Die eigenständige Bewertung der Beweismittel begründet im Ergebnis einen hinreichend geklärten Sachverhalt, der die Unterbringung des Betroffenen in einem forensisch-therapeutischen Zentrum – unvorgreiflich der freien Beweiswürdigung durch das Schöffengericht – ausreichend wahrscheinlich erscheinen lässt und die Anordnung einer Hauptverhandlung rechtfertigt.

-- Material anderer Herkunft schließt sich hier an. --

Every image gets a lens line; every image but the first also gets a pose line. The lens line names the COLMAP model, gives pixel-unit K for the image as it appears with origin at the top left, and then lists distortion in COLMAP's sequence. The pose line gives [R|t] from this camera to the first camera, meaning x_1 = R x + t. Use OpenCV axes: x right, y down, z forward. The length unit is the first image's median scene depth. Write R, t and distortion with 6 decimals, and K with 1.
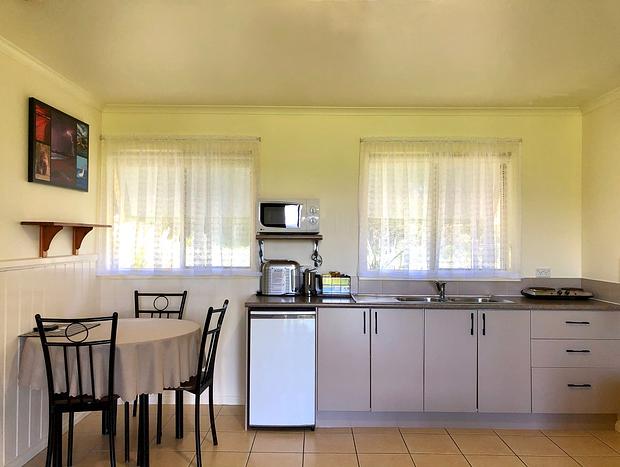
lens RADIAL K [[510.0, 0, 310.8], [0, 510.0, 233.8], [0, 0, 1]] dist [0.006381, -0.006508]
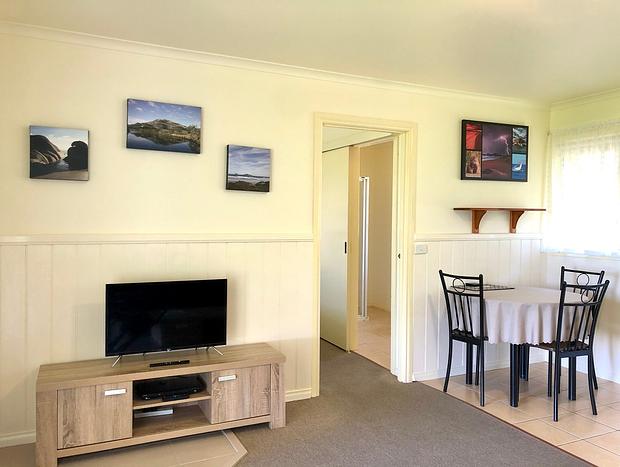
lens RADIAL K [[510.0, 0, 309.6], [0, 510.0, 231.6], [0, 0, 1]] dist [0.006381, -0.006508]
pose [[0.410496, 0.019404, -0.911656, 0.520514], [0.004211, 0.999723, 0.023174, 0.006966], [0.911853, -0.013351, 0.410300, 0.030132]]
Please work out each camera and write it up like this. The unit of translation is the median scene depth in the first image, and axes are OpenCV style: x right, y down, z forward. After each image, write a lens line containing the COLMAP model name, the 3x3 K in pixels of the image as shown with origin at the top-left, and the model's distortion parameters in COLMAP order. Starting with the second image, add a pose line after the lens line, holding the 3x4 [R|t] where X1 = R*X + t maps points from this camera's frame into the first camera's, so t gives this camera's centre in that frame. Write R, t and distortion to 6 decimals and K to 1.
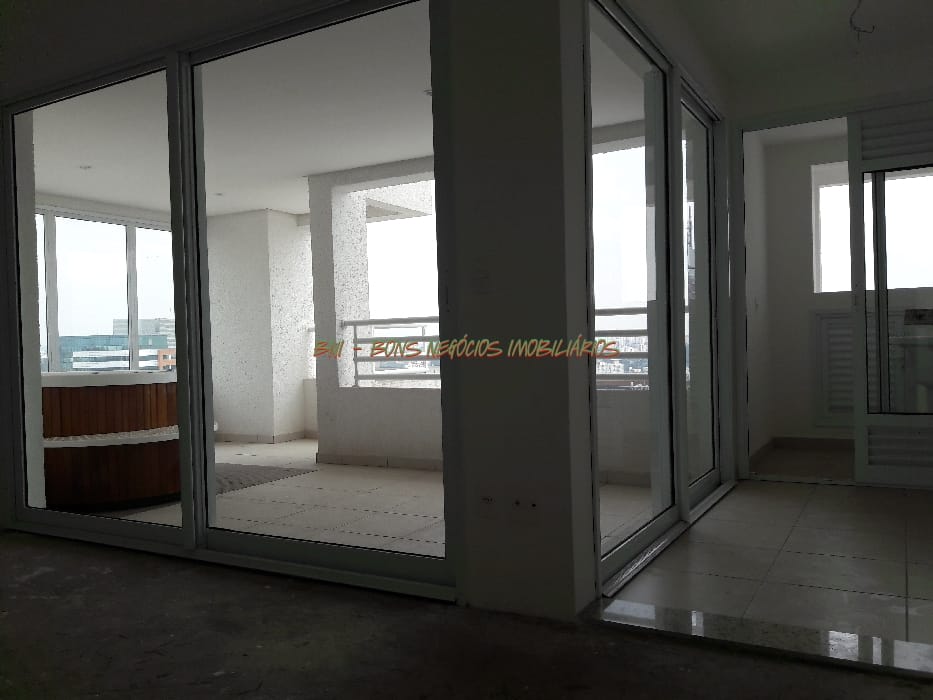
lens RADIAL K [[784.4, 0, 465.5], [0, 784.4, 352.8], [0, 0, 1]] dist [0.062693, -0.107995]
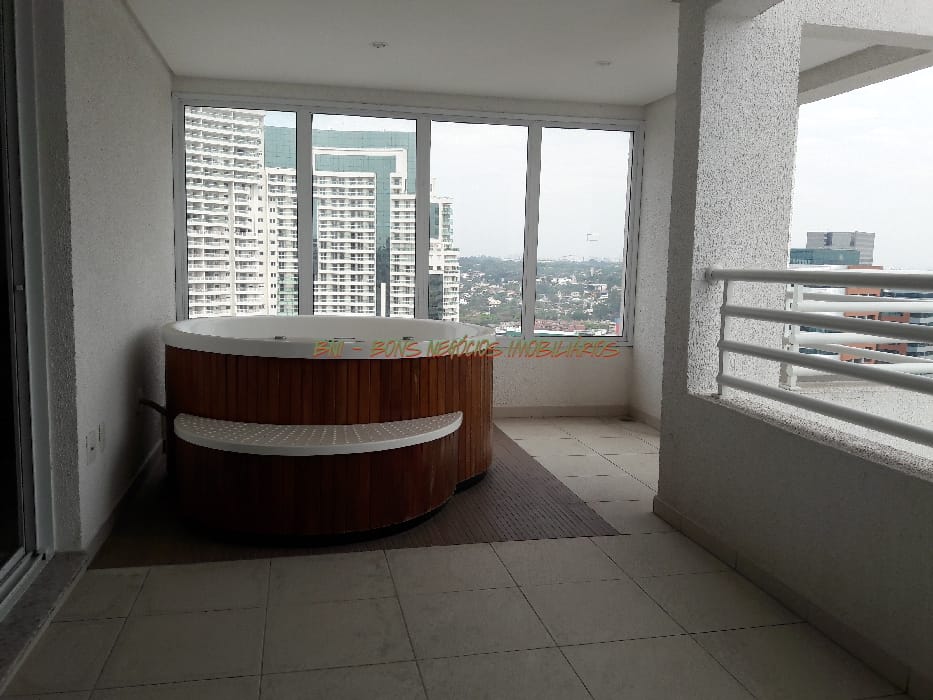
lens RADIAL K [[784.4, 0, 465.9], [0, 784.4, 351.2], [0, 0, 1]] dist [0.062693, -0.107995]
pose [[0.676398, 0.121086, -0.726515, 0.141411], [-0.043391, 0.991232, 0.124808, -0.051193], [0.735257, -0.052896, 0.675721, 0.573199]]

Auch die Einspruchsgründe nach § 212 Z 4 bis 8 StPO liegen nicht vor. Die Staatsanwaltschaft bezeichnet das objektive und subjektive Tatgeschehen nach Maßgabe des § 211 StPO deutlich, weshalb der Unterbringungsantrag nicht an wesentlichen formellen Mängeln im Sinne der Z 4 des § 212 StPO leidet (vgl RIS-Justiz RS0132892, RS0132893, 11 Os 124/19y). Die Staatsanwaltschaft Graz ruft als berechtigte öffentliche Anklägerin aufgrund des im Sprengel des Landesgerichts für Strafsachen Graz gelegenen Tatorts das nach § 36 Abs 3 StPO örtlich und nach § 31 Abs 3 Z 7 iVm § 434 Abs 2 StPO sachlich zuständige Landesgericht für Strafsachen Graz als Schöffengericht an ( Kirchbacher , StPO 15 § 31 Rz 6). Eine unberechtigte nachträgliche Fortsetzung des Verfahrens nach § 205 Abs 2 StPO erfolgte nicht.

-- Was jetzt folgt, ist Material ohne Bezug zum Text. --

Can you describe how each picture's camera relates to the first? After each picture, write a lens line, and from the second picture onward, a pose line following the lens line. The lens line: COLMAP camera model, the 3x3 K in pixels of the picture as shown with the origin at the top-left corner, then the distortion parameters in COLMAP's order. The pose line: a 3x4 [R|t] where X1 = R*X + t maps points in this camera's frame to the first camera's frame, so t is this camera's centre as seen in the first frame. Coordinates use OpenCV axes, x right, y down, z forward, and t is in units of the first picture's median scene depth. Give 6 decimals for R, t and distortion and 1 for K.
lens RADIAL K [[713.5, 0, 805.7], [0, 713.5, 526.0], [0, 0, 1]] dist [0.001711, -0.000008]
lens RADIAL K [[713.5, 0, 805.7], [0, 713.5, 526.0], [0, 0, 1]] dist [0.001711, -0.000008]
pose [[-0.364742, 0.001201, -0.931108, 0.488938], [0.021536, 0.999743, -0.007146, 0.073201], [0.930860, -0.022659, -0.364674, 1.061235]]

Der Einspruch ist daher abzuweisen und die Rechtswirksamkeit des Antrags auf strafrechtliche Unterbringung in einem forensisch-therapeutischen Zentrum gemäß § 21 Abs 1 StGB festzustellen (§ 215 Abs 6 iVm § 434 Abs 1 StPO).

Der Ausschluss eines weiteren Rechtszugs gründet auf § 214 Abs 1 iVm § 434 Abs 1 StPO.